Christian Salomé me conduit au camp par ce trou qu’il m’a montré dans le grillage : un hangar désaffecté, et des hectares d’herbes et de buissons appartenant à une usine qui ferme les yeux. Un mélange de fumée, d’odeurs de cuisine et d’urine flotte sur le camp. Des migrants conduits ici par des vigiles dans la matinée apportent des palettes en bois et des tentes, pendant que d’autres jouent au football. Au loin sur une hauteur, deux agents de police surveillent le camp.

« Mon pays vit dans les ténèbres en permanence »

Ahmed Ali, 29 ans, a quitté l’Erythrée il y a quelques mois par la même route que Robiel. Pour aller de Khartoum [au Soudan] jusqu’à la côte libyenne, il a passé sept jours suspendu au châssis d’un poids lourd. « Là, nous avons pris un petit bateau pour l’Italie. » Les migrants déboursent entre 1 000 et 1 500 livres pour aller du Soudan en Italie. A bord du bateau, les passeurs libyens interdisent d’emporter trop d’eau ou de nourriture à cause du poids de la cargaison, précise Ahmed Ali – mais ils vous prennent tout, votre argent, votre téléphone…

Pendant son périple, Ahmed Ali me raconte avoir vu deux Somaliens mourir de déshydratation, et un Erythréen diabétique tomber dans le coma. « Le chauffeur libyen, quand nous l’avons alerté, a juste dit : ‘Allez vous faire foutre, laissez-le crever.' »

« Nous ne sommes pas des criminels, insiste Ahmed Ali. Nous n’avons rien fait à part quitter notre pays, pour une raison très simple : si vous voulez prendre un pétale d’une fleur mais qu’il y a un serpent dans la fleur, vous ne pouvez pas. C’est ça, notre pays. Quand le soleil se couche, les ténèbres envahissent tout : mon pays vit dans les ténèbres en permanence. »

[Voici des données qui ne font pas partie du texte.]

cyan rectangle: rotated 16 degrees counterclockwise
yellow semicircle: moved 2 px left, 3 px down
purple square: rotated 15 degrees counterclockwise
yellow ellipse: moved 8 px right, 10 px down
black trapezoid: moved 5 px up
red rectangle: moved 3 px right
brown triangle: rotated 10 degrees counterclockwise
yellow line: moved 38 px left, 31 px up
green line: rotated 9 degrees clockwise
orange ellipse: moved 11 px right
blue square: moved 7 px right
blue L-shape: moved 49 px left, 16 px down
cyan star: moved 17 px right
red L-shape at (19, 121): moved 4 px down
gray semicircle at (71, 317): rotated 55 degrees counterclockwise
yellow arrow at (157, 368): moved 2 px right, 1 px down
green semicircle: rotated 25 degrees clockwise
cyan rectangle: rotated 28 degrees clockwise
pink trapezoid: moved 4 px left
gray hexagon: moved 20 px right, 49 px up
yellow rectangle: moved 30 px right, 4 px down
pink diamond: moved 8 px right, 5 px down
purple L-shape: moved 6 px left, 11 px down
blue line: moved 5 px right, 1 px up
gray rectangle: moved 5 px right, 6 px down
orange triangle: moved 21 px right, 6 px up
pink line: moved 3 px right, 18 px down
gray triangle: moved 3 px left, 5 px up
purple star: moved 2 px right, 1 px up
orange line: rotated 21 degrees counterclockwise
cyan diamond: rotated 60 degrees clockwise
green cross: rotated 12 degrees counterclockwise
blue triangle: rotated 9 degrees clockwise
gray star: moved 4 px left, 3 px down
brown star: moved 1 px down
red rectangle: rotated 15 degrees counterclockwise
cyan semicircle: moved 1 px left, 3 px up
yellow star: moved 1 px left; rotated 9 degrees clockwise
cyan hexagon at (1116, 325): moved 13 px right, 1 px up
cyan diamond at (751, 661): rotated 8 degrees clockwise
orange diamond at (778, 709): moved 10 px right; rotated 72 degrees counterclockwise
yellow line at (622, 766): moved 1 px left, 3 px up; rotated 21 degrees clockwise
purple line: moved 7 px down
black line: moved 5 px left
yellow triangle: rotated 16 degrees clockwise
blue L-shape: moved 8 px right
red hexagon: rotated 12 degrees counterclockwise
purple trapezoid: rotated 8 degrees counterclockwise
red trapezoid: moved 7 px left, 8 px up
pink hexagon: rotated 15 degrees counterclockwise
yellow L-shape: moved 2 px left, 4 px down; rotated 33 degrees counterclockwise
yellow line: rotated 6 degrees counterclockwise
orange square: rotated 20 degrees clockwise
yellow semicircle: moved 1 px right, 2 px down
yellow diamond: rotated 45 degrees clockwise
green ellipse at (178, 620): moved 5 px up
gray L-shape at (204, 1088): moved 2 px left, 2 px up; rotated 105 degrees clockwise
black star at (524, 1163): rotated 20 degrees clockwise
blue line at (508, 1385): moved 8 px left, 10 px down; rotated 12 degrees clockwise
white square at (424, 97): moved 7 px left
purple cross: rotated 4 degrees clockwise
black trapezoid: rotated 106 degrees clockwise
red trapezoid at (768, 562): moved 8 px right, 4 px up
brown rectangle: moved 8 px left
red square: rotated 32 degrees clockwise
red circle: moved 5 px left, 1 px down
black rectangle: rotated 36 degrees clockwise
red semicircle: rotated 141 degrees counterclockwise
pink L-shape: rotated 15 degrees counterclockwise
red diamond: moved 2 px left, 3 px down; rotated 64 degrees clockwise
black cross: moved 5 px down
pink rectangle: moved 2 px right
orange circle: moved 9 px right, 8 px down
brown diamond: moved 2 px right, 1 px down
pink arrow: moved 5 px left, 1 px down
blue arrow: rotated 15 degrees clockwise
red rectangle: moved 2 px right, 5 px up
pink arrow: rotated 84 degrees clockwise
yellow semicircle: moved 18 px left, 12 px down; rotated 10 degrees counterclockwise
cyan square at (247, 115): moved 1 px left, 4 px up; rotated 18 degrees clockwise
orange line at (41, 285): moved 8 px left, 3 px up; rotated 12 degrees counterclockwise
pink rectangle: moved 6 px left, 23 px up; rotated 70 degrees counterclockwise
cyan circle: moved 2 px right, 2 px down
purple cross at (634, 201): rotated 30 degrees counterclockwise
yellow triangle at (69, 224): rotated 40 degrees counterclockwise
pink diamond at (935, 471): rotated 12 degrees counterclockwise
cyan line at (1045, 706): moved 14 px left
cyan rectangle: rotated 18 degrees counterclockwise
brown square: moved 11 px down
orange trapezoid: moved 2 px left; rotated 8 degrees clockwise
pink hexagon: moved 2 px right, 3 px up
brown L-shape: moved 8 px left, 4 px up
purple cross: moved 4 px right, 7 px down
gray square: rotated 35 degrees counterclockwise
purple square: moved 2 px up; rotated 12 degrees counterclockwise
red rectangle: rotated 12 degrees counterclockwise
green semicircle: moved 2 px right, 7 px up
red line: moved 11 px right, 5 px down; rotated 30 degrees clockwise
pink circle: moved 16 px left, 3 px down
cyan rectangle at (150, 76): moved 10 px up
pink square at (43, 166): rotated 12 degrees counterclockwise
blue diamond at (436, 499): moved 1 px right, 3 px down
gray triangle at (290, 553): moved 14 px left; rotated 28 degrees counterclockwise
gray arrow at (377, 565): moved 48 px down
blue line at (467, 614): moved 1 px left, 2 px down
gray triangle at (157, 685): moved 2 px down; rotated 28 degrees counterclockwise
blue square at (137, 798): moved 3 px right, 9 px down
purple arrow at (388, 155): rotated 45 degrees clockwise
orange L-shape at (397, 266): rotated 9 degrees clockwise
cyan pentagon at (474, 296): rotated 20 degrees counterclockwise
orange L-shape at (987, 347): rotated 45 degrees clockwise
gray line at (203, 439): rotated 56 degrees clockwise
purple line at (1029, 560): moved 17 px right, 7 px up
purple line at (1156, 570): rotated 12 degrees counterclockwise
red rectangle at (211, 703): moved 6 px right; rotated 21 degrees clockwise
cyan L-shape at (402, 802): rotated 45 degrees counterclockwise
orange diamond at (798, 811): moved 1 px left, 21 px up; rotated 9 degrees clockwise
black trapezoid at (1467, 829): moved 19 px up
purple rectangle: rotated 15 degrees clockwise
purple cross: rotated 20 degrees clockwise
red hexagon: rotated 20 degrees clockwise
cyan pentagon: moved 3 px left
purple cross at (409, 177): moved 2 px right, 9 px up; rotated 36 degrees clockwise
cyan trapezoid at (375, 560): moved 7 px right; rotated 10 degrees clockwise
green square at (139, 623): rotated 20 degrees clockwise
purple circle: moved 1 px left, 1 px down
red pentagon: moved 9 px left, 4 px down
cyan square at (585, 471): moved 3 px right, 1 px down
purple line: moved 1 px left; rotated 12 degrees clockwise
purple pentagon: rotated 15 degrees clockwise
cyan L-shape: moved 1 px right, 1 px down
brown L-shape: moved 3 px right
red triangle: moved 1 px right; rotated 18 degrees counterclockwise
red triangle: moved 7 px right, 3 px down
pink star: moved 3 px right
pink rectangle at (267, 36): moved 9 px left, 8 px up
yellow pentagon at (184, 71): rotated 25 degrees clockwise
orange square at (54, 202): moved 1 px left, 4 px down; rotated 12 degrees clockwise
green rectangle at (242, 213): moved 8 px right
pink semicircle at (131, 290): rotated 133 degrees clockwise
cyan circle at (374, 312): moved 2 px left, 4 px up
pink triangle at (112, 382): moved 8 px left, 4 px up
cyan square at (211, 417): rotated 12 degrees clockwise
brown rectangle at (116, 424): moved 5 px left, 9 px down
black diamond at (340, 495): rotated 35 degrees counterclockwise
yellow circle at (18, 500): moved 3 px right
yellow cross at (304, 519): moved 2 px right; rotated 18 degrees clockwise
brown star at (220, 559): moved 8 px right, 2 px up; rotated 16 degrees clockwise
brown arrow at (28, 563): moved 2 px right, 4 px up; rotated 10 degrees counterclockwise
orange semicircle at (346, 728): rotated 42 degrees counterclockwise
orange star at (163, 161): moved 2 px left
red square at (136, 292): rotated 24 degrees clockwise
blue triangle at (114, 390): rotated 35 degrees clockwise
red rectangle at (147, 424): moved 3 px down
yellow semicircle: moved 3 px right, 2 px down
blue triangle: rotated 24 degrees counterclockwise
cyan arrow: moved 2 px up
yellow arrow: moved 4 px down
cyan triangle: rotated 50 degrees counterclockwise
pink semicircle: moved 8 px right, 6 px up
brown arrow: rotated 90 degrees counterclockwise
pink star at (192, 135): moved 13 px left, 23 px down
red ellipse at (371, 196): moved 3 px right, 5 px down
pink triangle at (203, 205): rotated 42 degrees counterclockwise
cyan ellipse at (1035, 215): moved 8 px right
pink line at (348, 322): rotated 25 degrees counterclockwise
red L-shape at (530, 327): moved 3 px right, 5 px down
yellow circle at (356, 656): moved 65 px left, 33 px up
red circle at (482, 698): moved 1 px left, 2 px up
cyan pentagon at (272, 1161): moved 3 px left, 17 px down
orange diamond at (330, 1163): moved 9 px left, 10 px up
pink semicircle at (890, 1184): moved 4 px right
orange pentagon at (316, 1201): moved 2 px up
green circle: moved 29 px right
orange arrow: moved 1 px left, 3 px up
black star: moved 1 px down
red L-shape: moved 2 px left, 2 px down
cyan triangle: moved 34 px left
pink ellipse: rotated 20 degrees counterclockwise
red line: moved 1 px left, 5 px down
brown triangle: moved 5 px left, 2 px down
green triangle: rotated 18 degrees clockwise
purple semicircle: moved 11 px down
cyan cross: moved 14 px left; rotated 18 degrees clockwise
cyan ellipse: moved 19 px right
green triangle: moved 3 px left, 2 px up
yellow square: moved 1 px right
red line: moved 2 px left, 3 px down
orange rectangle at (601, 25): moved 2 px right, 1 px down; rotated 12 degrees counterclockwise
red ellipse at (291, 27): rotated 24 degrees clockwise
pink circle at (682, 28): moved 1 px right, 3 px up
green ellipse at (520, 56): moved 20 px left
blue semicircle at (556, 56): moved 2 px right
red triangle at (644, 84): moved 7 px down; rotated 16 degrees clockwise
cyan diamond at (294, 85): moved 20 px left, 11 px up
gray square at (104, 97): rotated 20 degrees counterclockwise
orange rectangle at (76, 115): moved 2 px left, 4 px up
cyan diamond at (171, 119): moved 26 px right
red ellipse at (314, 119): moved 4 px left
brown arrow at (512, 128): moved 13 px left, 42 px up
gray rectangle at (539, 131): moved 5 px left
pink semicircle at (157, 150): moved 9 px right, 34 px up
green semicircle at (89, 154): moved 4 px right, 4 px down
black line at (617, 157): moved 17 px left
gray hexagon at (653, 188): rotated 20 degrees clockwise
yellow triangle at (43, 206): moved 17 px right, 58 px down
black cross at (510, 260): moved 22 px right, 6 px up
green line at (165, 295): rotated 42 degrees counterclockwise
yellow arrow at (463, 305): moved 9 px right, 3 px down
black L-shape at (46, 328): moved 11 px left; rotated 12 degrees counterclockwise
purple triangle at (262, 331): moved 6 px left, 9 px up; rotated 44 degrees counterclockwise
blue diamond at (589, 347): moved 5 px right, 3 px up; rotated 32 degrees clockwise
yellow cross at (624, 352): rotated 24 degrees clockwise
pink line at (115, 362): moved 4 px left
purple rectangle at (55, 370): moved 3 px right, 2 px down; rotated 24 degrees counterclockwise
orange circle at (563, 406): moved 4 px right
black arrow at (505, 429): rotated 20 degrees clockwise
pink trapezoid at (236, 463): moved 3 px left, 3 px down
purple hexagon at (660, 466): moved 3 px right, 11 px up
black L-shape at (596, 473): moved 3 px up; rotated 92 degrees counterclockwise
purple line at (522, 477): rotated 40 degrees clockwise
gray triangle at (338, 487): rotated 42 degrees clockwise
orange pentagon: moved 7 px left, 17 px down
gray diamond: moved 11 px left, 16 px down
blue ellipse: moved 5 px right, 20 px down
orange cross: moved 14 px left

Ce soir à Calais, le soleil est couché depuis longtemps et les mouettes planent au-dessus de l’eau dans la nuit. Le vent s’est levé, et les vagues qui fouettent les quais sont d’un noir d’encre, hostile. De l’autre côté du port, celui-là même que Robiel voulait tant traverser, des poids lourds s’engouffrent dans les entrailles d’un ferry : Norbert Dentressangle, DSV, LKW Walter, PREAN, Aquilla, MAW, ECS…

Vers minuit, je me rends sur le parvis de l’église, où 14 Syriens sont pelotonnés les uns contre les autres, dans des sacs de couchage ou sous des couvertures sales rescapées des poubelles. Mohammed Al-Damgha, lui, n’est pas là.